Dass ungeborene Babys nicht nur schlafen, sondern sich auch viel bewegen, ist allen werdenden Eltern bekannt. Forscher haben jetzt einen weiteren Grund herausgefunden, warum Kindsbewegungen so wichtig sind. Die Bewegung von Embryonen spielt für die gesunde Entwicklung von Knochen und Knorpeln eine wichtige Rolle. Durch die Bewegung werden spezielle biologische Signale stimuliert, die Zellen und Gewebe von Embryonen veranlassen, ein robustes, aber auch bewegliches Skelett und Gelenke zu bilden.
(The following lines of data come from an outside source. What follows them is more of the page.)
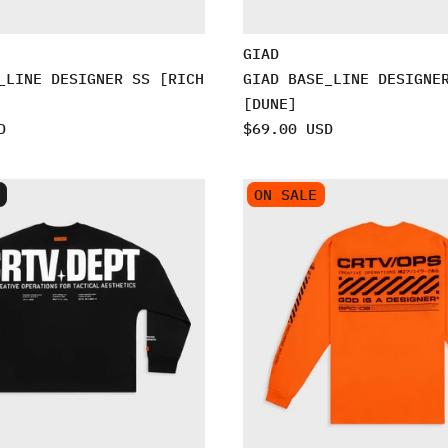
GIAD
_LINE DESIGNER SS [RICH
GIAD BASE_LINE DESIGNE
[DUNE]
D
$69.00 USD
ON SALE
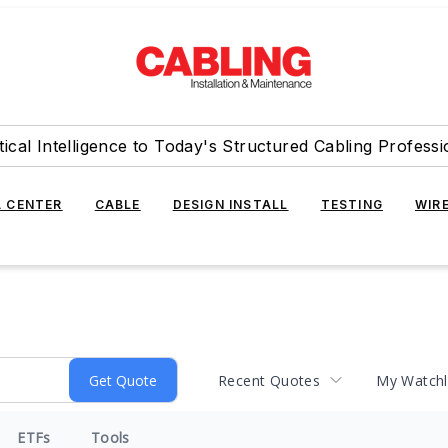
tical Intelligence to Today's Structured Cabling Professi
 CENTER
CABLE
DESIGN INSTALL
TESTING
WIR
Recent Quotes
My Watchl
ETFs
Tools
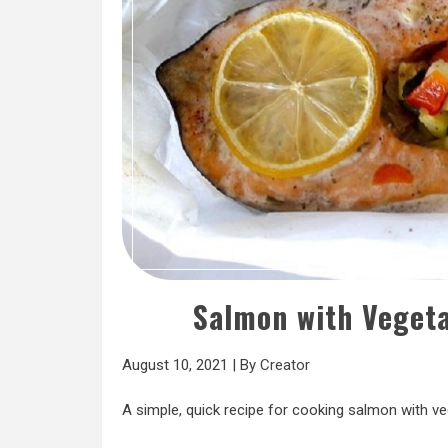
Salmon with Vegeta
August 10, 2021
|
By
Creator
A simple, quick recipe for cooking salmon with ve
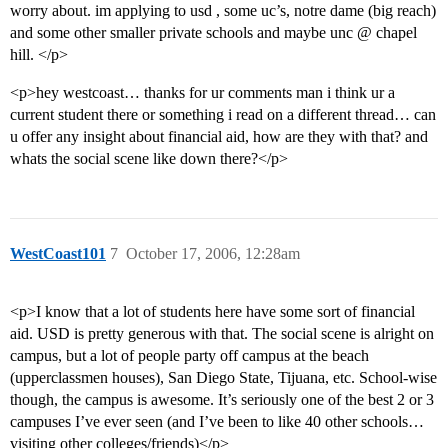
worry about. im applying to usd , some uc’s, notre dame (big reach)
and some other smaller private schools and maybe unc @ chapel
hill. </p>
<p>hey westcoast… thanks for ur comments man i think ur a
current student there or something i read on a different thread… can
u offer any insight about financial aid, how are they with that? and
whats the social scene like down there?</p>
WestCoast101
7
October 17, 2006, 12:28am
<p>I know that a lot of students here have some sort of financial
aid. USD is pretty generous with that. The social scene is alright on
campus, but a lot of people party off campus at the beach
(upperclassmen houses), San Diego State, Tijuana, etc. School-wise
though, the campus is awesome. It’s seriously one of the best 2 or 3
campuses I’ve ever seen (and I’ve been to like 40 other schools…
visiting other colleges/friends)</p>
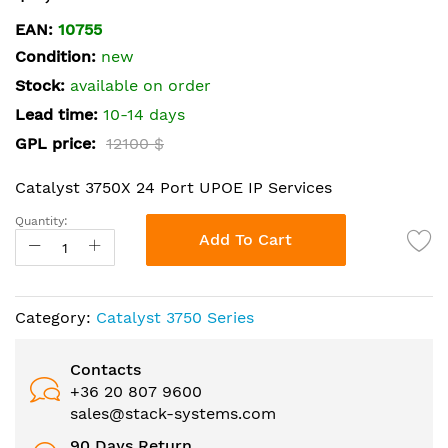
the
EAN:
10755
beginning
Condition:
new
of
the
Stock:
available on order
images
Lead time:
10-14 days
gallery
GPL price:
12100 $
Catalyst 3750X 24 Port UPOE IP Services
Quantity:
Add To Cart
Category:
Catalyst 3750 Series
Contacts
+36 20 807 9600
sales@stack-systems.com
90 Days Return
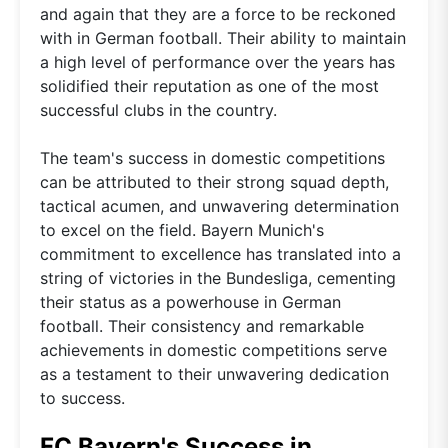
and again that they are a force to be reckoned
with in German football. Their ability to maintain
a high level of performance over the years has
solidified their reputation as one of the most
successful clubs in the country.
The team's success in domestic competitions
can be attributed to their strong squad depth,
tactical acumen, and unwavering determination
to excel on the field. Bayern Munich's
commitment to excellence has translated into a
string of victories in the Bundesliga, cementing
their status as a powerhouse in German
football. Their consistency and remarkable
achievements in domestic competitions serve
as a testament to their unwavering dedication
to success.
FC Bayern's Success in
Dies geht aus Versuchen mit Hühner- und Mausembryonen hervor. Zellen, die Gelenkknorpel bilden sollten, erhalten ohne embryonale Bewegung inkorrekte Signale. Es kann dann zu brüchigen Knochen oder Gelenkdeformationen kommen.
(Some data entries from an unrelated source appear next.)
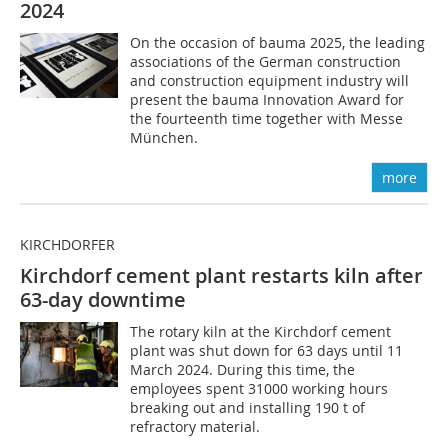
2024
On the occasion of bauma 2025, the leading
associations of the German construction
and construction equipment industry will
present the bauma Innovation Award for
the fourteenth time together with Messe
München.
more
KIRCHDORFER
Kirchdorf cement plant restarts kiln after
63-day downtime
The rotary kiln at the Kirchdorf cement
plant was shut down for 63 days until 11
March 2024. During this time, the
employees spent 31000 working hours
breaking out and installing 190 t of
refractory material.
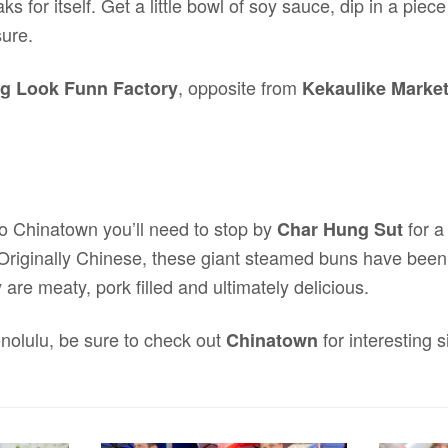
s for itself. Get a little bowl of soy sauce, dip in a piec
sure.
, opposite from
g Look Funn Factory
Kekaulike Marke
 to Chinatown you’ll need to stop by
for a
Char Hung Sut
 Originally Chinese, these giant steamed buns have been
are meaty, pork filled and ultimately delicious.
onolulu, be sure to check out
for interesting 
Chinatown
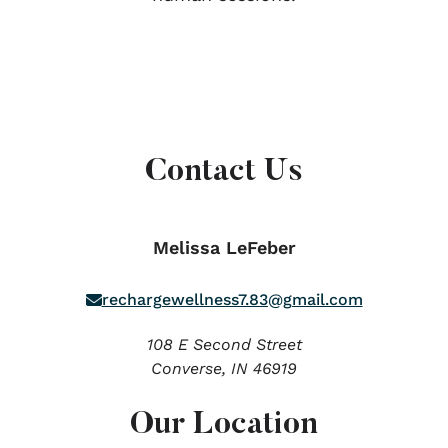
Contact Us
Melissa LeFeber
rechargewellness7.83@gmail.com
108 E Second Street
Converse,
IN
46919
Our Location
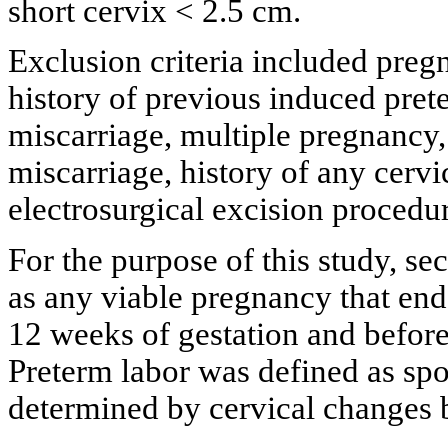
short cervix < 2.5 cm.
Exclusion criteria included preg
history of previous induced pret
miscarriage, multiple pregnancy,
miscarriage, history of any cervi
electrosurgical excision procedu
For the purpose of this study, s
as any viable pregnancy that end
12 weeks of gestation and before 
Preterm labor was defined as spo
determined by cervical changes 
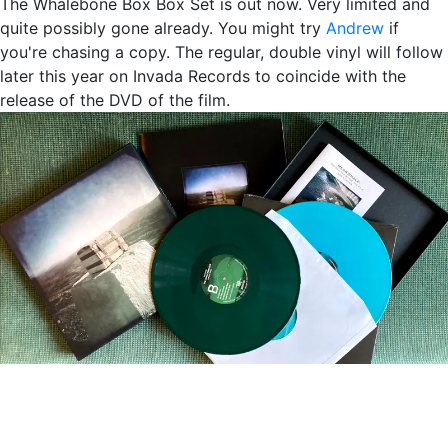
The Whalebone Box Box Set is out now. Very limited and
quite possibly gone already. You might try
Andrew
if
you're chasing a copy. The regular, double vinyl will follow
later this year on Invada Records to coincide with the
release of the DVD of the film.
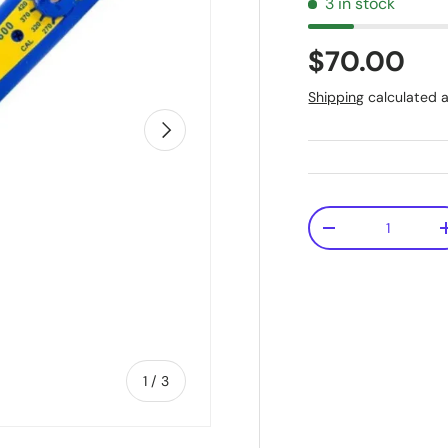
3 in stock
$70.00
Shipping
calculated a
Next
Qty
-
of
1
/
3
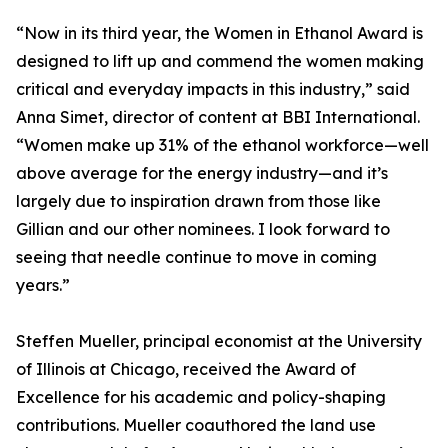
“Now in its third year, the Women in Ethanol Award is
designed to lift up and commend the women making
critical and everyday impacts in this industry,” said
Anna Simet, director of content at BBI International.
“Women make up 31% of the ethanol workforce—well
above average for the energy industry—and it’s
largely due to inspiration drawn from those like
Gillian and our other nominees. I look forward to
seeing that needle continue to move in coming
years.”
Steffen Mueller, principal economist at the University
of Illinois at Chicago, received the Award of
Excellence for his academic and policy-shaping
contributions. Mueller coauthored the land use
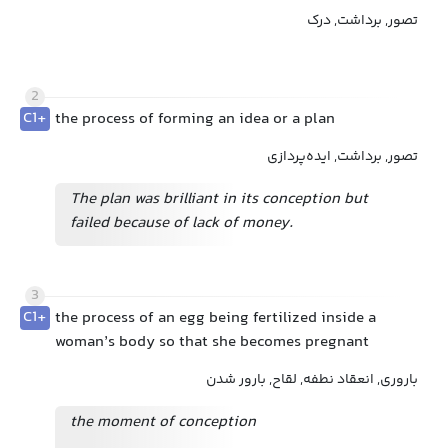
تصور, برداشت, درک
2
C1+
the process of forming an idea or a plan
تصور, برداشت, ایده‌پردازی
The plan was brilliant in its conception but
failed because of lack of money.
3
C1+
the process of an egg being fertilized inside a
woman’s body so that she becomes pregnant
باروری, انعقاد نطفه, لقاح, بارور شدن
the moment of conception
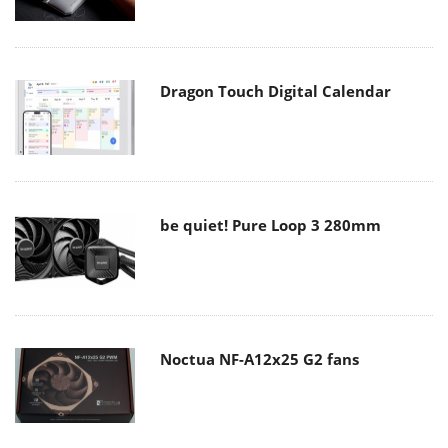
Dragon Touch Digital Calendar
be quiet! Pure Loop 3 280mm
Noctua NF-A12x25 G2 fans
Kindsbewegungen | 17.03.2018

Jede Schwangere bemerkt zur Mitte der Schwangerschaft, dass sich ihr Kind zu bewegen beginnt. Hin und wieder versetzt der Fetus seiner Mutter sogar einen schmerzhaften Tritt. Mit „Cine-MRT“ können die Bewegungen des Kindes heute in Echtzeit aufgezeichnet werden. Ein Forscherteam in London hat die Aufnahmen von fünf Schwangeren ausgewertet und die Kraftentwicklung berechnet. Die grösste Aktivität bestand in der 20. Schwangerschaftswoche. Die Uteruswand wurde dann durch die Bewegungen um bis zu 16 mm gedehnt. Danach wurde es enger im Becken, die Kraft des ungeborenen Kindes nahm allerdings bis zur 30. Woche weiter zu und liess erst dann wieder nach. Kindsbewegungen fördern die Entwicklung der Muskulatur und des Knochens, was dem Kind bei der Geburt zugutekommt. Die Enge im Uterus gegen Ende der Schwangerschaft soll die Ausbildung der Gelenke fördern. Zum Video >>>

Tritte für Papa | 23.02.2017

Mit einem speziellen Armband (sog. Wearable) sollen werdende Väter die Bewegungen des ungeborenen Kindes im Mutterleib bald am eigenen Arm spüren können. Das Gadget überträgt die Druckimpulse des Ungeborenen im Mutterleib auf bewegliche Kugeln, welche die Tritte und Drehungen des Kindes in Echtzeit nachahmen. Dafür muss die Schwangere mit einem Monitor-Patch am Bauch ausgestattet sein, das per Drahtlosverbindung Infos über die Bewegungen des Ungeborenen an das Armband sendet. Während die Mutter aus erster Hand das Baby in ihrem Bauch wachsen spürt, kann sich der Vater oft etwas ausgeschlossen fühlen. Das Armband soll es Männern ermöglichen, die Schwangerschaft ihrer Frau besser nachzuempfinden.